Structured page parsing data
+--

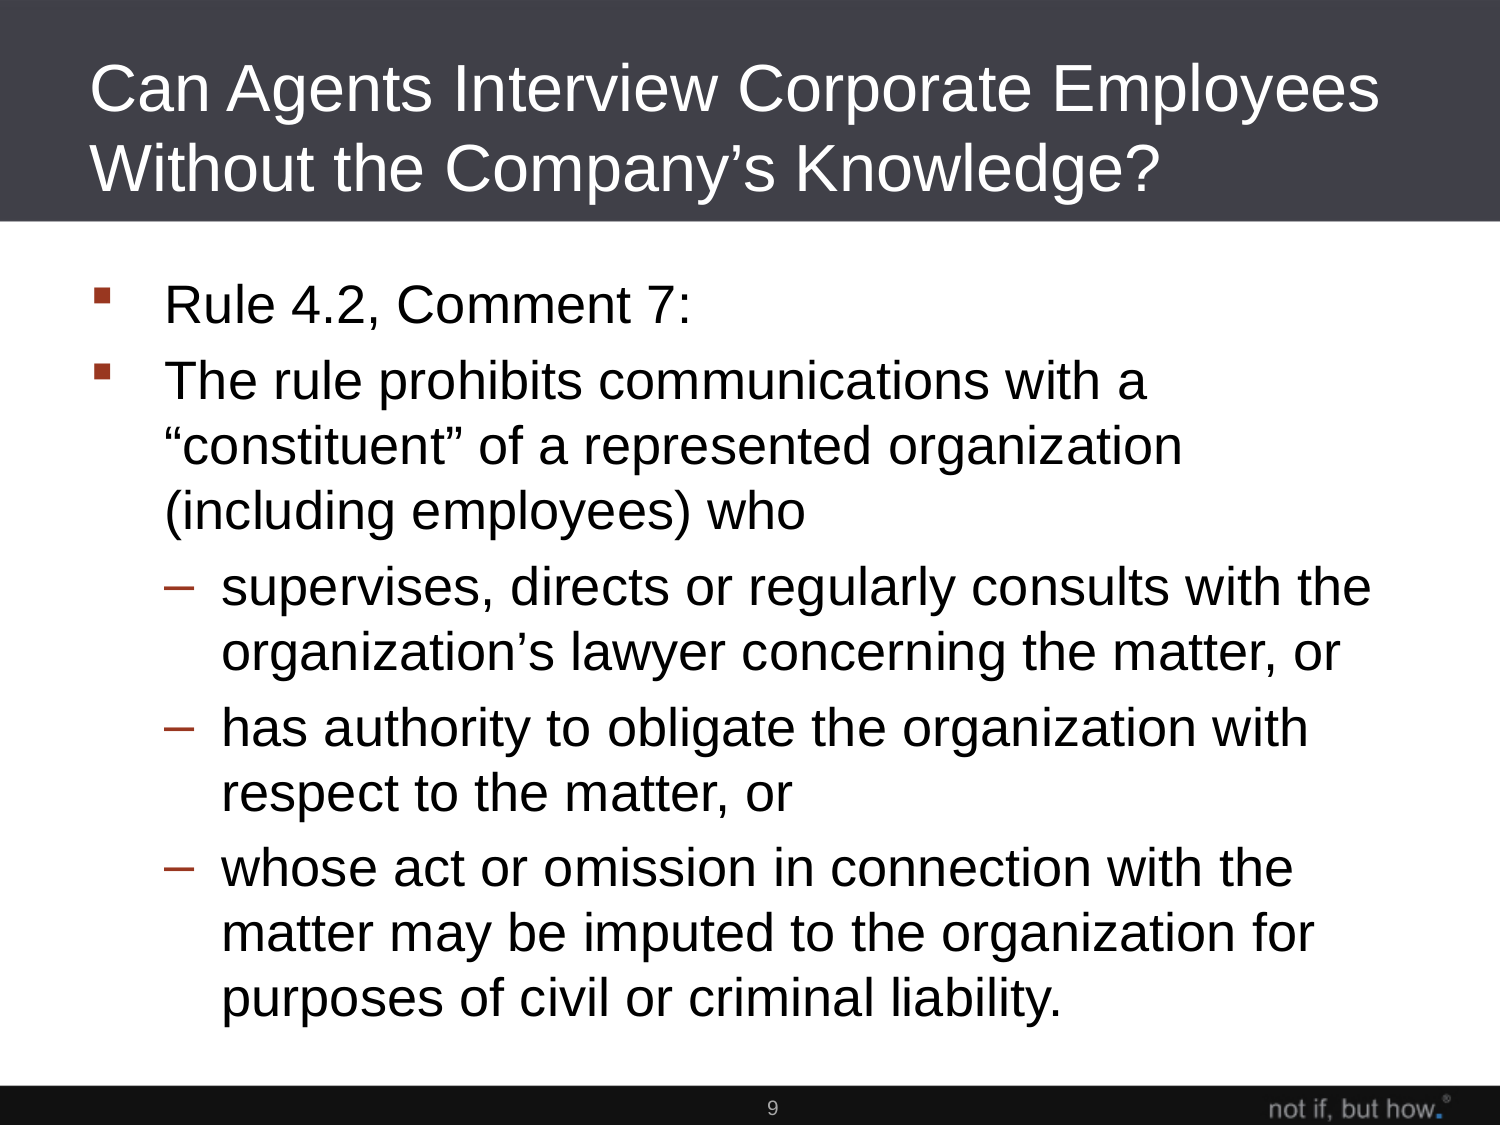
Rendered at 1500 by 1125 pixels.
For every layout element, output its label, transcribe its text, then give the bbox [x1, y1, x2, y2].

list Rule 4.2, Comment 7: The rule prohibits communications with a “constituent” of a represented organization (including employees) who supervises, directs or regularly consults with the organization’s lawyer concerning the matter, or has authority to obligate the organization with respect to the matter, or whose act or omission in connection with the matter may be imputed to the organization for purposes of civil or criminal liability. [75, 262, 1425, 993]
title Can Agents Interview Corporate Employees Without the Company’s Knowledge? [75, 24, 1425, 213]
picture [0, 0, 1500, 1125]
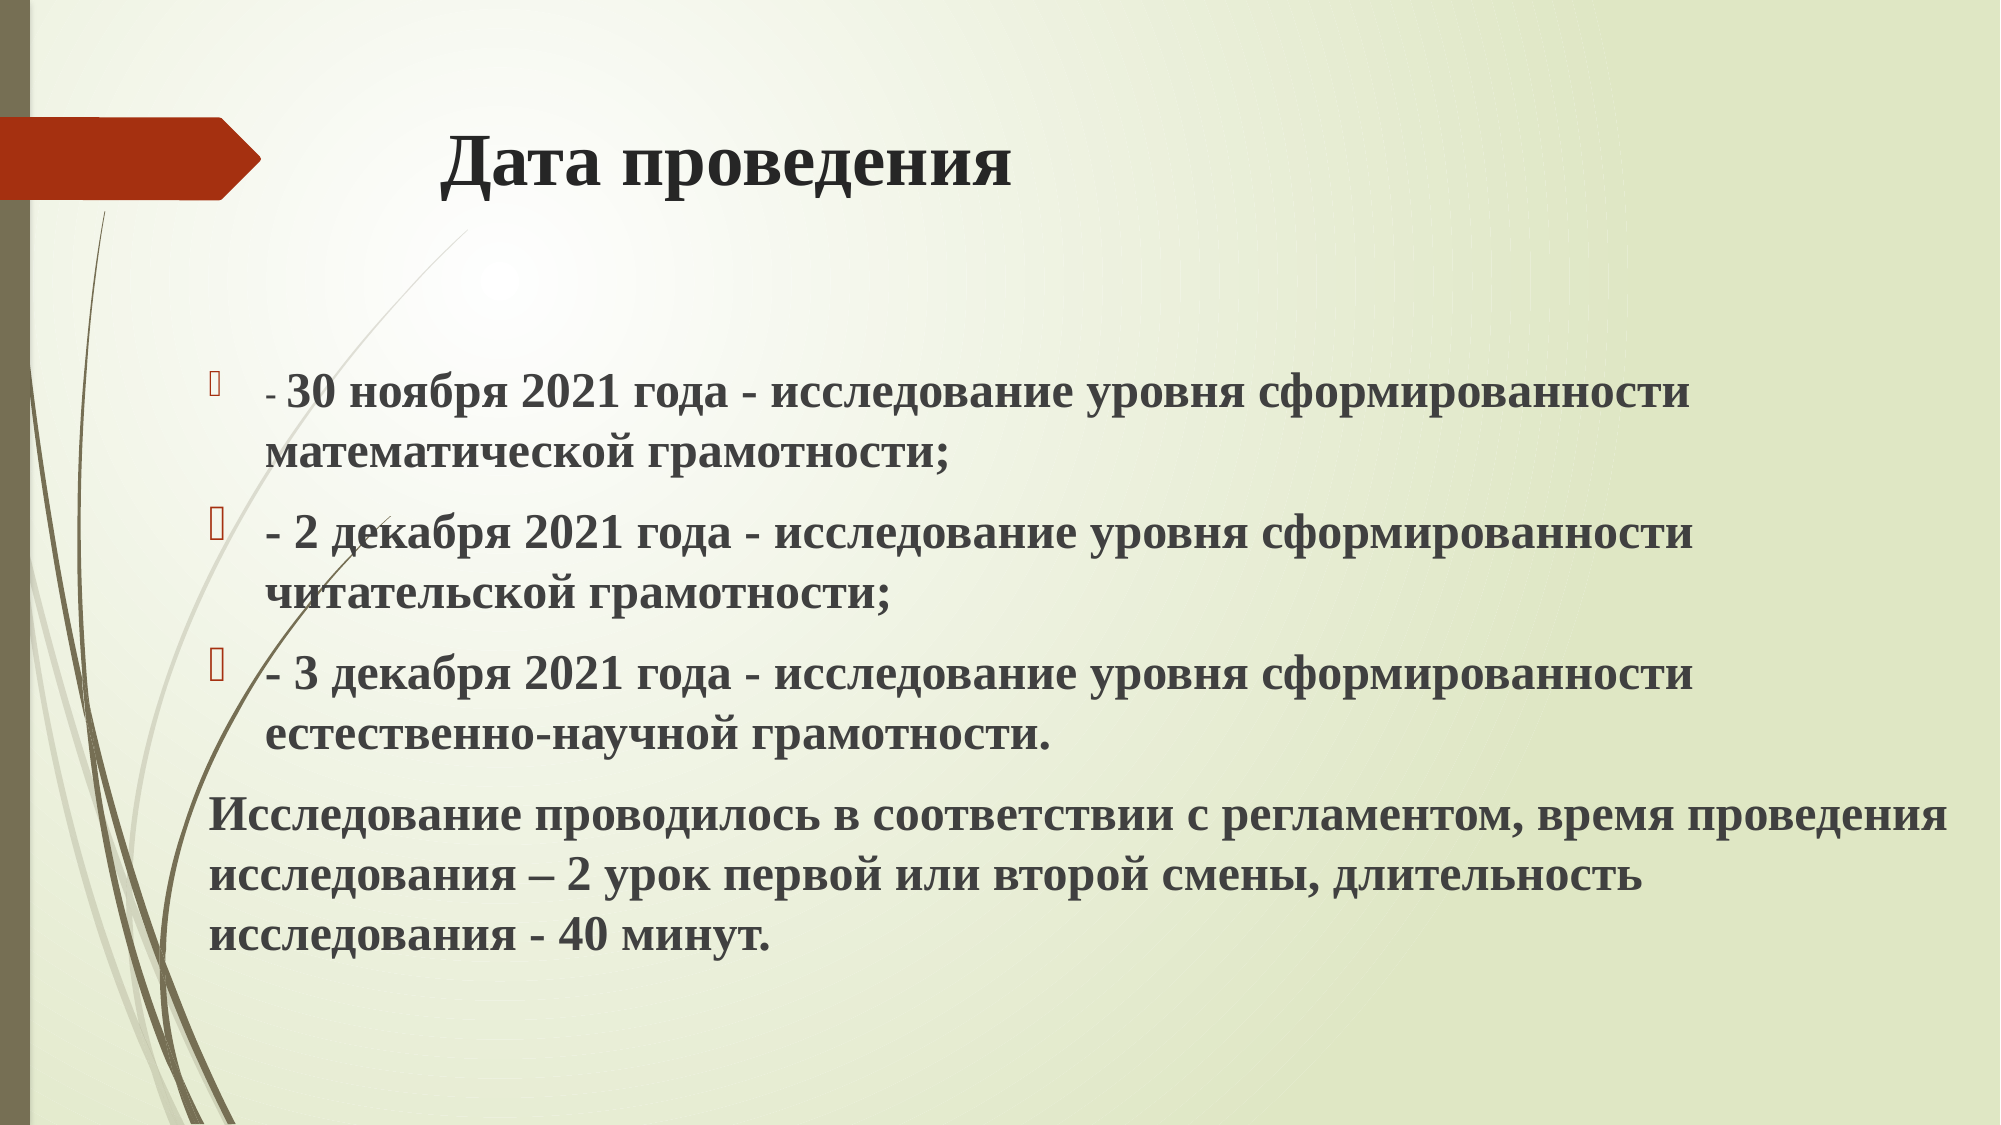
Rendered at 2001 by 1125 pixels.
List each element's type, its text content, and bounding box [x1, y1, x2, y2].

title Дата проведения [425, 102, 1888, 313]
list - 30 ноября 2021 года - исследование уровня сформированности математической грамотности; - 2 декабря 2021 года - исследование уровня сформированности читательской грамотности; - 3 декабря 2021 года - исследование уровня сформированности естественно-научной грамотности. Исследование проводилось в соответствии с регламентом, время проведения исследования – 2 урок первой или второй смены, длительность исследования - 40 минут. [193, 350, 1979, 970]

+--

INSTRUCTION: Going through the entries, return every line holding the word "Rendered".

EXERCISE ANSWER:
Rendered at 1500 by 1125 pixels.
Rendered at 2001 by 1125 pixels.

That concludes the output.